Brief -
In the forum post on reading back a virtual dataset, transcribe the stretch from "import xarray as" through "vd.virtualize.to_kerchunk('g19.json', format='json')" with the words and punctuation unchanged.
─── Given text
Error reading inlined reference data when trying to roundtrip virtual dataset
Hi,
I've been working on trying to use virtualizarr to create virtual datasets of GOES/Himawari/G2KA AWS data. The end goal is to generate virtual references appended along the t dimension for GOES data. One of the main issues I've encountered so far with using virtualizarr is after writing virtualizarr to disk, reading it back results in this error
NotImplementedError: Reading inlined reference data is currently not supported. [ToDo]
I can read it with xr.open_dataset but I want to eventually combine all the virtual references into one large virtual dataset, so need to be able to open the virtual datasets.
import xarray as xr
from virtualizarr import open_virtual_dataset
import s3fs
fs = s3fs.S3FileSystem(anon=True)
filepath = "s3://noaa-goes19/ABI-L1b-RadF/2025/001/00/OR_ABI-L1b-RadF-M6C08_G19_s20250010010205_e20250010019513_c20250010019570.nc"
vd = open_virtual_dataset(filepath, loadable_variables=["t",],reader_options={'storage_options': {"anon": True}})
print(vd)
vd.virtualize.to_kerchunk('g19.json', format='json')
d = xr.open_dataset("g19.json", engine="kerchunk", backend_kwargs={"storage_options": {"remote_options": {"anon": True}}})
──────
─── Dataset content
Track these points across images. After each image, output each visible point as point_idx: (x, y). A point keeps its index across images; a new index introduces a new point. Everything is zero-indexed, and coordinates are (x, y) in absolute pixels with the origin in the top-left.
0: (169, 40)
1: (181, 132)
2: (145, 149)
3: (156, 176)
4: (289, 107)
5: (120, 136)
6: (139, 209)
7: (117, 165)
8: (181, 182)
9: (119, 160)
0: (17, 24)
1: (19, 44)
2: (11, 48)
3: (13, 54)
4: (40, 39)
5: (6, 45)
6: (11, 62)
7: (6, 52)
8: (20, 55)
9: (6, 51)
──────
─── Dataset content
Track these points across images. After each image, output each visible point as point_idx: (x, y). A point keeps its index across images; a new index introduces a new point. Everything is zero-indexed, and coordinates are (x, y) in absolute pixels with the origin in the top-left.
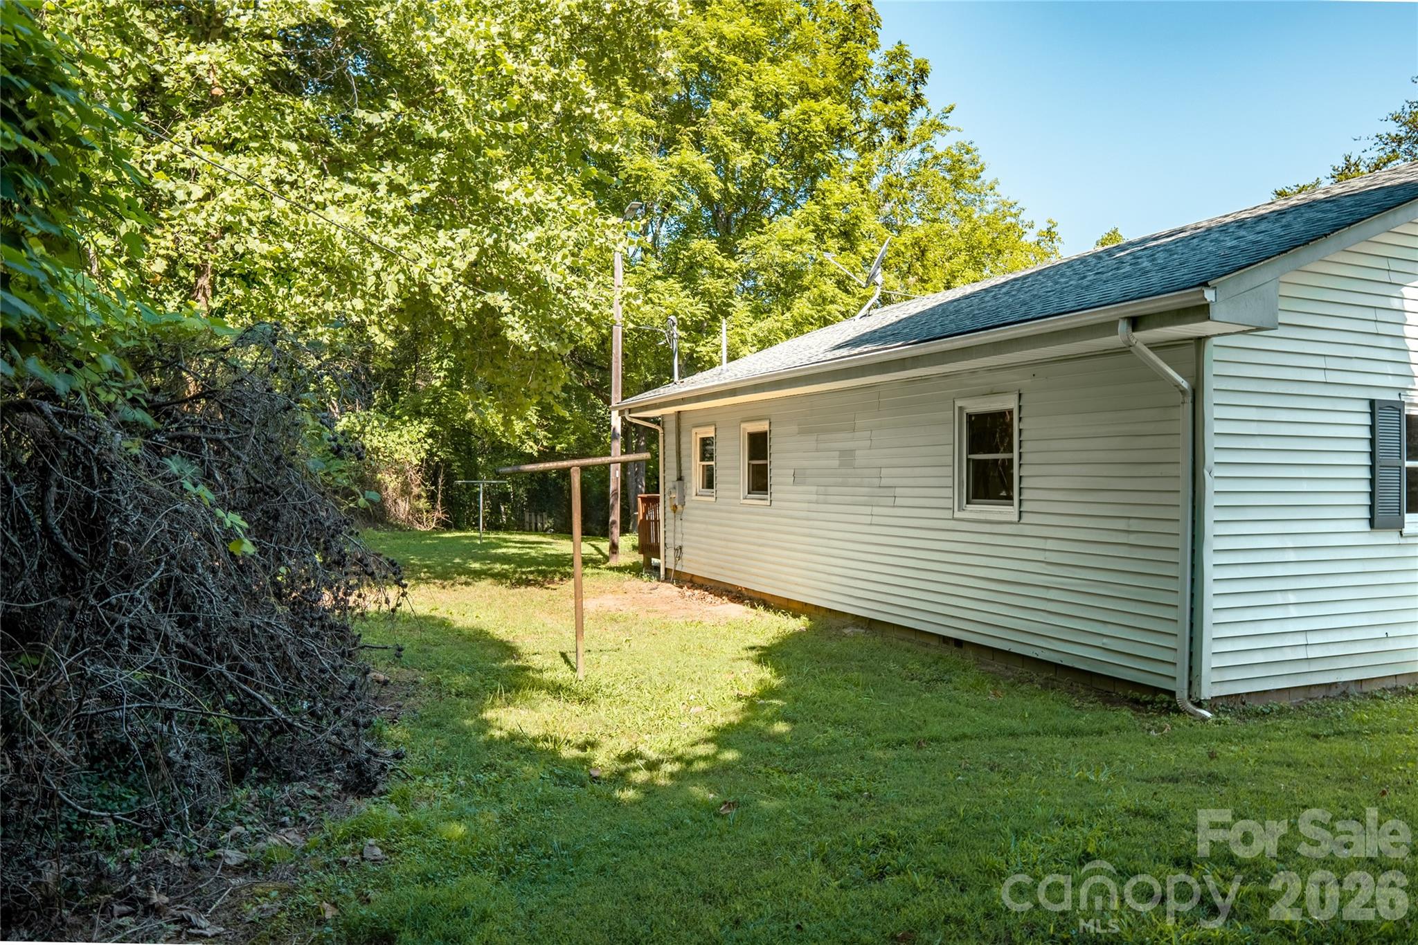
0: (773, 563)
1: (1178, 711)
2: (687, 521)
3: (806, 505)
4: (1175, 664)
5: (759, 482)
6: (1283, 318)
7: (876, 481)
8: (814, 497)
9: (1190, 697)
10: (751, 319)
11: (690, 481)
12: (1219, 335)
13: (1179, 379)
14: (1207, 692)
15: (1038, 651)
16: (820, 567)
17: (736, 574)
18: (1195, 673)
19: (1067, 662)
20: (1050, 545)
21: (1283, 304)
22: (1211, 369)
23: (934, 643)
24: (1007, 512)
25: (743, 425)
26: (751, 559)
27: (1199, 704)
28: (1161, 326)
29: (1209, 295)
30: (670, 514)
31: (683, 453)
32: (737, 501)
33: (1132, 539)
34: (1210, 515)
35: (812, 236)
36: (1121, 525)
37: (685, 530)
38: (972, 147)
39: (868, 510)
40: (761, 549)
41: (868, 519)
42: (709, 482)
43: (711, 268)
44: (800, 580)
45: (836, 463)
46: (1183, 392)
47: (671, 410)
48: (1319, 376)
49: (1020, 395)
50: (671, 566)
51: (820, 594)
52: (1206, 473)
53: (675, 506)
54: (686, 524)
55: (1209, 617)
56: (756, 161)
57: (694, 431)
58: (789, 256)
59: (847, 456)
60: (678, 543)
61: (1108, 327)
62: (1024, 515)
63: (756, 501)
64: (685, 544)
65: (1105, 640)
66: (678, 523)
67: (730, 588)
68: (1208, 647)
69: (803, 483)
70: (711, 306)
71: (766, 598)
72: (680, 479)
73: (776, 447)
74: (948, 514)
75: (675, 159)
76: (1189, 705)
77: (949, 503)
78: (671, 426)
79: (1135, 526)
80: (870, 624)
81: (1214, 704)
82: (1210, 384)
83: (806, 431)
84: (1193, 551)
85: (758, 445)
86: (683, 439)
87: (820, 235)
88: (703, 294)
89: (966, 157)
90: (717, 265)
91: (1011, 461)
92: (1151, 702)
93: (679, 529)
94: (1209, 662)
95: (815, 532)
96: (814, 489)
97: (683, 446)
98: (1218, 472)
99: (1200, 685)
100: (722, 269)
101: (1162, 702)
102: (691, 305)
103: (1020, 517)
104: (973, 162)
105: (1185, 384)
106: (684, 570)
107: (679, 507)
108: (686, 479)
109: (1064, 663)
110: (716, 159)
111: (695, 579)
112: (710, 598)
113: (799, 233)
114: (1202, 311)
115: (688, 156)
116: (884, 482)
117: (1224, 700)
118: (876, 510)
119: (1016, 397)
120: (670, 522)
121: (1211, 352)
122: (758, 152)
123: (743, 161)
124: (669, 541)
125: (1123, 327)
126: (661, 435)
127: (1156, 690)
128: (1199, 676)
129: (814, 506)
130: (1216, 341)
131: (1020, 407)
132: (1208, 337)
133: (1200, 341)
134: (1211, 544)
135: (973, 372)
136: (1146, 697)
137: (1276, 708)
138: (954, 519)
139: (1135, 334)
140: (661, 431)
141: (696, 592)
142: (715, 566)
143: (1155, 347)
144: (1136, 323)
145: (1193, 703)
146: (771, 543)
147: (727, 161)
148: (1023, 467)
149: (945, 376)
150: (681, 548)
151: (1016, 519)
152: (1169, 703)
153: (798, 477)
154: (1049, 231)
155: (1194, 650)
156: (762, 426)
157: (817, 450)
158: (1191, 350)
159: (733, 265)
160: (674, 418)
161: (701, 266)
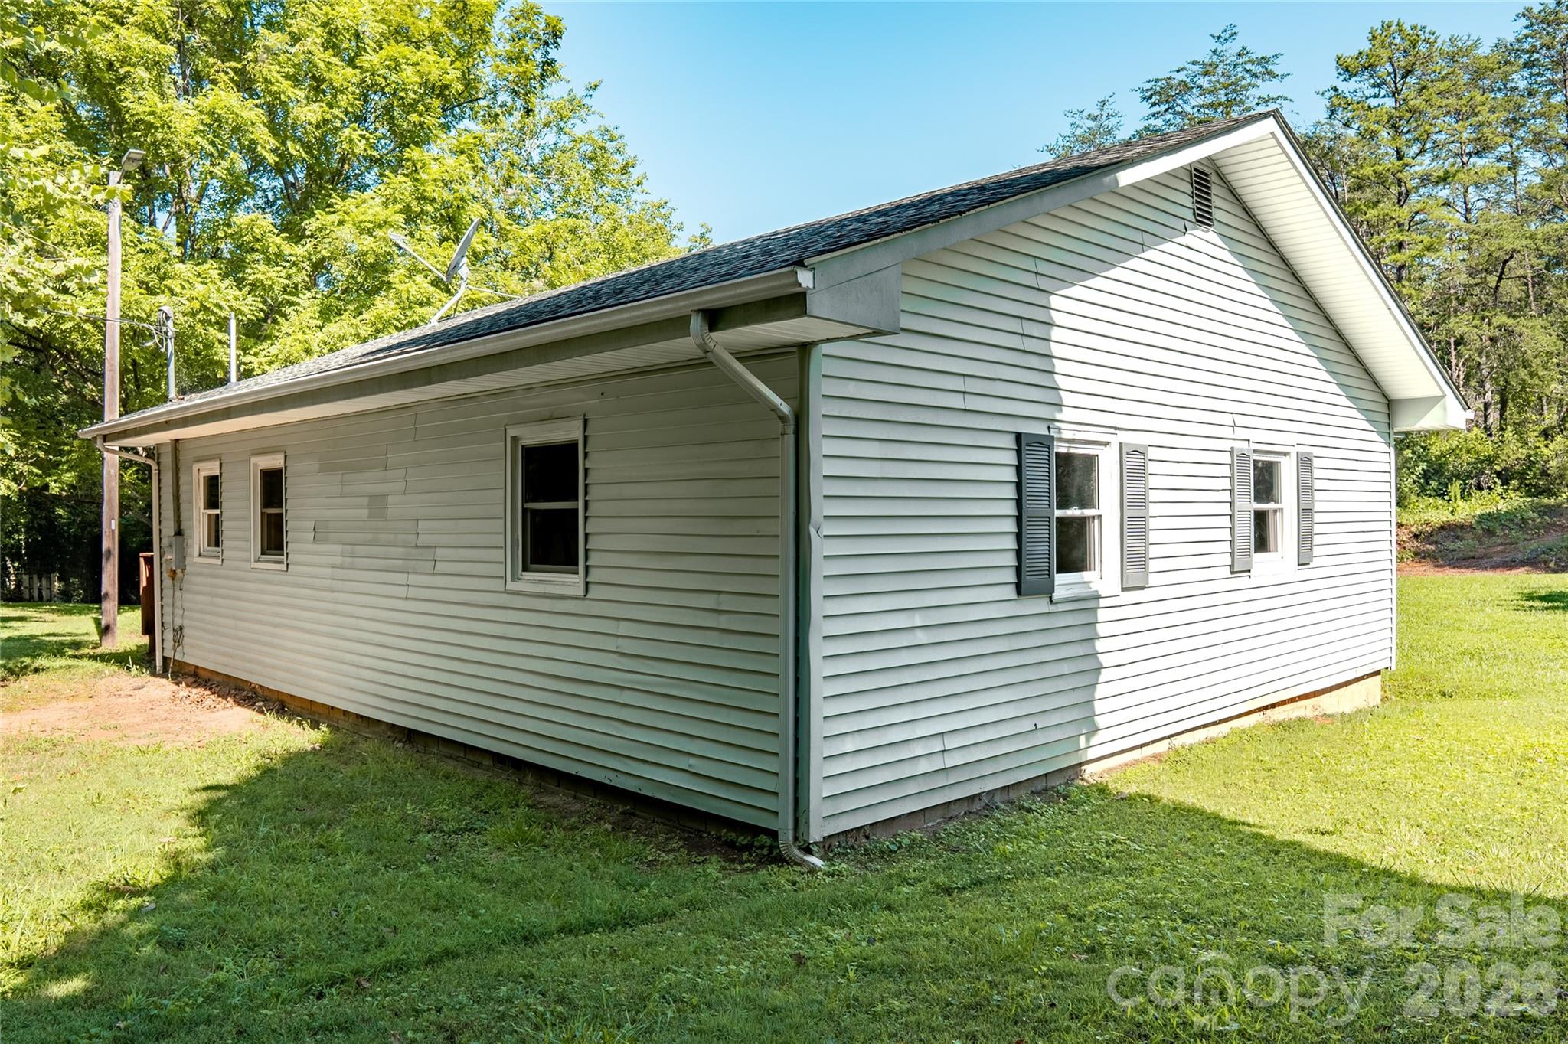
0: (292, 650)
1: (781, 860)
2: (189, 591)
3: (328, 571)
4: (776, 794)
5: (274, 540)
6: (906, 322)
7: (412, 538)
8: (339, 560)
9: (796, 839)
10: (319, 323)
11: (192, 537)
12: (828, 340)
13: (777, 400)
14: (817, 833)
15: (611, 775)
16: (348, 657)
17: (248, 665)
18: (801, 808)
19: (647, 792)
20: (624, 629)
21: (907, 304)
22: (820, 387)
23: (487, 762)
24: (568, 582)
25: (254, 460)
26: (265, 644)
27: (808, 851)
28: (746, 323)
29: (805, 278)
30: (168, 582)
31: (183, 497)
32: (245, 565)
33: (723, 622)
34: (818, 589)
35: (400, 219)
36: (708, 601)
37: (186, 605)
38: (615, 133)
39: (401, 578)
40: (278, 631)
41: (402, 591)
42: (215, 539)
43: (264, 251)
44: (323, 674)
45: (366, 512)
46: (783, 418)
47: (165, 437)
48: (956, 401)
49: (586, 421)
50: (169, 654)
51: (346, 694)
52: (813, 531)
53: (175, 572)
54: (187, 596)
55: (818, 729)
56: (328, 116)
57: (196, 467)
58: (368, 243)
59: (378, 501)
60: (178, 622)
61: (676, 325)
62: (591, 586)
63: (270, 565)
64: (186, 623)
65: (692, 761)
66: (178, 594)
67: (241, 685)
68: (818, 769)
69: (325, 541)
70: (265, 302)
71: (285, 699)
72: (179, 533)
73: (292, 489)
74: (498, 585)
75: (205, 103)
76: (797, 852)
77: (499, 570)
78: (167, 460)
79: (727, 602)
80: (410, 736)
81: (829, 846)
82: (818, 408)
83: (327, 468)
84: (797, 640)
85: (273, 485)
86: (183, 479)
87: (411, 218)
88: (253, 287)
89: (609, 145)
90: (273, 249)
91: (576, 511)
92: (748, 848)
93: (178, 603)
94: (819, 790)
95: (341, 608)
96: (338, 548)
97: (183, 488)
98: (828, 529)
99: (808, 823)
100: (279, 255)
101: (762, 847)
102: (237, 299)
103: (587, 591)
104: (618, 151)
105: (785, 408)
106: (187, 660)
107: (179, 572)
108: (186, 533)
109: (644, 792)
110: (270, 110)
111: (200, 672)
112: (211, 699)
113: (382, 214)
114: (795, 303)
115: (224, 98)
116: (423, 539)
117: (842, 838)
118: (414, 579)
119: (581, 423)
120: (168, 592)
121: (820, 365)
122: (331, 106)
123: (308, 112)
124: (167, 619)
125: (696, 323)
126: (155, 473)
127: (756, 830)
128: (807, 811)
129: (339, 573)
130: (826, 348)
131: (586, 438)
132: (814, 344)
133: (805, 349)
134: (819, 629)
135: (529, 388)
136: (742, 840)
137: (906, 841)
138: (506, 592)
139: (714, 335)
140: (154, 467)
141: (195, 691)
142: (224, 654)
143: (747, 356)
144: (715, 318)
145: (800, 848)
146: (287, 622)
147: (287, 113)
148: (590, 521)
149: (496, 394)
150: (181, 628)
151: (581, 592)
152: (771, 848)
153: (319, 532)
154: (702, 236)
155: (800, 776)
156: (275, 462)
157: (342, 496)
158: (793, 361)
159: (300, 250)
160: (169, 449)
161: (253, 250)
──────
Result -
import xarray as xr
from virtualizarr import open_virtual_dataset
import s3fs
fs = s3fs.S3FileSystem(anon=True)
filepath = "s3://noaa-goes19/ABI-L1b-RadF/2025/001/00/OR_ABI-L1b-RadF-M6C08_G19_s20250010010205_e20250010019513_c20250010019570.nc"
vd = open_virtual_dataset(filepath, loadable_variables=["t",],reader_options={'storage_options': {"anon": True}})
print(vd)
vd.virtualize.to_kerchunk('g19.json', format='json')